# Your objective
Once you find the line with "2025/26 (V3)" in the entries below, return exactly every line from it through the line with "Du informierst aktiv".

---- Supplied material

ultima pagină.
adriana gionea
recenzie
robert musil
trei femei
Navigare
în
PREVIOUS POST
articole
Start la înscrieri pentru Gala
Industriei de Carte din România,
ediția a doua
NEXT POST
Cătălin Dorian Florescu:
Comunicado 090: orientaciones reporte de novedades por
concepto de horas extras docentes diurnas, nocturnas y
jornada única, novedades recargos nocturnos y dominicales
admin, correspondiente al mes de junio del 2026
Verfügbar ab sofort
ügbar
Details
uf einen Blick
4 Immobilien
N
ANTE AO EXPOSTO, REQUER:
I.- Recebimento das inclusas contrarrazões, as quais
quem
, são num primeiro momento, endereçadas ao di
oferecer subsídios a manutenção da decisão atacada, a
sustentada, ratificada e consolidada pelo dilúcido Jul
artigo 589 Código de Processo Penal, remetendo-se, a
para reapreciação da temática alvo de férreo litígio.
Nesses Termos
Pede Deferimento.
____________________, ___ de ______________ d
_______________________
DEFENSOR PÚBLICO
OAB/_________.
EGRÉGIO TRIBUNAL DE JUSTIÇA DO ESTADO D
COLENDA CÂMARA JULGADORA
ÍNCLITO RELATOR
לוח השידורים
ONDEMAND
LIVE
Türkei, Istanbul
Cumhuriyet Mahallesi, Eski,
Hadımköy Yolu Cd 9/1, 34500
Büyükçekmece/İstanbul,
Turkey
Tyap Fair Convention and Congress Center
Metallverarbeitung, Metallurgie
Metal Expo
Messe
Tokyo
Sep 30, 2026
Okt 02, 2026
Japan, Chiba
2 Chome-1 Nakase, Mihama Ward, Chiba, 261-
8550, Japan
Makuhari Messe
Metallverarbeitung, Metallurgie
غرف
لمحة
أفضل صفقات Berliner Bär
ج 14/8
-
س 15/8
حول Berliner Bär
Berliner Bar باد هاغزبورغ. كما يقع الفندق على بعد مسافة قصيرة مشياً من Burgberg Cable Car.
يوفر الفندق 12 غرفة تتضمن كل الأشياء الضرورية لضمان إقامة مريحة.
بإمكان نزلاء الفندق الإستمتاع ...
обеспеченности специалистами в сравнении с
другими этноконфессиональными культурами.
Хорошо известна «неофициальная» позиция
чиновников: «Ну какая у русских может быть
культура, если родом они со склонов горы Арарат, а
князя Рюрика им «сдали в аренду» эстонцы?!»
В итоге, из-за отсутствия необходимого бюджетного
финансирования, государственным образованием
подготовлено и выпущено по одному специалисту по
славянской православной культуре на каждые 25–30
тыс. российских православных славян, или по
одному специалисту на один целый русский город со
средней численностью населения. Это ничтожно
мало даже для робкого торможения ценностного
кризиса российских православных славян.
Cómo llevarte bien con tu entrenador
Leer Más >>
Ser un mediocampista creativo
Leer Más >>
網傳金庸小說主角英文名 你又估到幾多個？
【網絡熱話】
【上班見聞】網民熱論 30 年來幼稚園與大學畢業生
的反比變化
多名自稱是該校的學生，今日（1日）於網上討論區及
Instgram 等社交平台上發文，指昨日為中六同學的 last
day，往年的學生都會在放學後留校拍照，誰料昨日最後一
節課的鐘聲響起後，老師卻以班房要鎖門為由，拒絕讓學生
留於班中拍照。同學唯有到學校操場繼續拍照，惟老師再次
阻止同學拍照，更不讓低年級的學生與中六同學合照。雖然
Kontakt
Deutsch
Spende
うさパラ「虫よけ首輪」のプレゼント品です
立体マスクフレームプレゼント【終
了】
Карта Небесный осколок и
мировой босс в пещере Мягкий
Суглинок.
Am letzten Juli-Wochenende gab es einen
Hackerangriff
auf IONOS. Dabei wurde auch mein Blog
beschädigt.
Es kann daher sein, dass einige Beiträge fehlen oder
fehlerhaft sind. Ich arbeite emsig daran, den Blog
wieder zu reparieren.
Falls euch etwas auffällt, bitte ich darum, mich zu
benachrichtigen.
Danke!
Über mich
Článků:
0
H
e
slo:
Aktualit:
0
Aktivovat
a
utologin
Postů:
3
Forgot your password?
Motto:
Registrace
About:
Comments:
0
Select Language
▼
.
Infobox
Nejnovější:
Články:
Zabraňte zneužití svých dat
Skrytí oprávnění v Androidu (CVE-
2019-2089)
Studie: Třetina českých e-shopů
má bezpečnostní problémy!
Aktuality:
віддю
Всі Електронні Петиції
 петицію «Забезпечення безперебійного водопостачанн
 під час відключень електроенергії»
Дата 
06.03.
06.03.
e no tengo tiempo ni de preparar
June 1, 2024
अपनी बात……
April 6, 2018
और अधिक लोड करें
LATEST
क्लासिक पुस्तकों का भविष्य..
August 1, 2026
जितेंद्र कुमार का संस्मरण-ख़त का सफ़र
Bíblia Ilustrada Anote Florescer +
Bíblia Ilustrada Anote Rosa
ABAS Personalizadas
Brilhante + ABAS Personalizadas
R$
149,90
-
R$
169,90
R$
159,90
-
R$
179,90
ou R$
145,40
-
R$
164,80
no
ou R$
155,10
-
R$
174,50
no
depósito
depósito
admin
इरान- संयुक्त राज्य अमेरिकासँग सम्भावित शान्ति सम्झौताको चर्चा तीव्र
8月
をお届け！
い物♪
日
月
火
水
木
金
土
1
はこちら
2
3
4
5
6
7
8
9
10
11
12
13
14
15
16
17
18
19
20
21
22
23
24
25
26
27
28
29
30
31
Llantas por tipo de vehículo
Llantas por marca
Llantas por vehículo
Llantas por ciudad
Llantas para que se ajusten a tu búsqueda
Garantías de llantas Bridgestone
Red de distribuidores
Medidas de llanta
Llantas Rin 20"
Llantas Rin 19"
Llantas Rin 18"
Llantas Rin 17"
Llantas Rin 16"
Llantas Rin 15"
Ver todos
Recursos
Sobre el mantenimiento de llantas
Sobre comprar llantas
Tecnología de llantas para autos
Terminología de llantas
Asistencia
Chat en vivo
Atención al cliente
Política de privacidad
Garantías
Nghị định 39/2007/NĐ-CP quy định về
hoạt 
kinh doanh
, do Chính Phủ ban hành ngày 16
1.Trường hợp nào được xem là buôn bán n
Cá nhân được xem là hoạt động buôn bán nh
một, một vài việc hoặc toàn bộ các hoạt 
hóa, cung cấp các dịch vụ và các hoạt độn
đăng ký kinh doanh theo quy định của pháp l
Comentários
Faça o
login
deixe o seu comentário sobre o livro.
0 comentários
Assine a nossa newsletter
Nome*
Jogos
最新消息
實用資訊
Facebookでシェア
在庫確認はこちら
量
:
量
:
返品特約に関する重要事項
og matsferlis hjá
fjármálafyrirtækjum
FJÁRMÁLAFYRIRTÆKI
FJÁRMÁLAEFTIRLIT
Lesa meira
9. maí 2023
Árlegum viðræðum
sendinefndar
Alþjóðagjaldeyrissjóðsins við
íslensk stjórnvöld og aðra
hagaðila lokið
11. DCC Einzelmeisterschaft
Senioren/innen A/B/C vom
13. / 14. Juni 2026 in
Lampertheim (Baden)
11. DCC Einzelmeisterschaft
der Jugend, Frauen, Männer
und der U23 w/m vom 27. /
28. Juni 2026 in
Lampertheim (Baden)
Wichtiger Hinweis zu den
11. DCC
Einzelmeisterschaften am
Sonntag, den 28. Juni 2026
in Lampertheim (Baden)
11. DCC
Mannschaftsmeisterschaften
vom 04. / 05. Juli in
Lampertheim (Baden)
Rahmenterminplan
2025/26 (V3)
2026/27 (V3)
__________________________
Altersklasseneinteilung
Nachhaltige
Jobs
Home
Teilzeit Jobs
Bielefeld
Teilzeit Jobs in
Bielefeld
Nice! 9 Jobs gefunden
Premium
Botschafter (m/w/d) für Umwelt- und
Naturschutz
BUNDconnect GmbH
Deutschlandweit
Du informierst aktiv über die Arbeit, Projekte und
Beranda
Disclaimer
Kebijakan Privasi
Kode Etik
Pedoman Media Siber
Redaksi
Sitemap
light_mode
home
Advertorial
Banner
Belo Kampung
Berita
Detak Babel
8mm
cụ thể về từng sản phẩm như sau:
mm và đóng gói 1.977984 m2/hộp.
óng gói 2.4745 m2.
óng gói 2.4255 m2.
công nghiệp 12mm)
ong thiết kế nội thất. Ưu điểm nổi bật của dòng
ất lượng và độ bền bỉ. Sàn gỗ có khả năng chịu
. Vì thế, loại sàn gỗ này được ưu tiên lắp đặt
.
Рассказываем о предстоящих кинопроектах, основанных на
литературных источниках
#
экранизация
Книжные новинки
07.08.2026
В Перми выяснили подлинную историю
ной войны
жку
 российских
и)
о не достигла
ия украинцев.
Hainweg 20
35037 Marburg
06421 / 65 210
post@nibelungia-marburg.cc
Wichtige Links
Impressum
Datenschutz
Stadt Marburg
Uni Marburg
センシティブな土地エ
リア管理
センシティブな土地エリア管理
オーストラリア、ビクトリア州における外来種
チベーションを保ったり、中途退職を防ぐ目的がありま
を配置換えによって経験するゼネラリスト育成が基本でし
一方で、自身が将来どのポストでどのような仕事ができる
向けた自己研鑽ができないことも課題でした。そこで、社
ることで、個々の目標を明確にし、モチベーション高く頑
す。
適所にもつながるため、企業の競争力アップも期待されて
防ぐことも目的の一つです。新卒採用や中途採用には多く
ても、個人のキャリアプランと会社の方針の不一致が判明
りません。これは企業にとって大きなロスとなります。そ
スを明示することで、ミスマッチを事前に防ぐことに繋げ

--------

# Output
2025/26 (V3)
2026/27 (V3)
__________________________
Altersklasseneinteilung
Nachhaltige
Jobs
Home
Teilzeit Jobs
Bielefeld
Teilzeit Jobs in
Bielefeld
Nice! 9 Jobs gefunden
Premium
Botschafter (m/w/d) für Umwelt- und
Naturschutz
BUNDconnect GmbH
Deutschlandweit
Du informierst aktiv über die Arbeit, Projekte und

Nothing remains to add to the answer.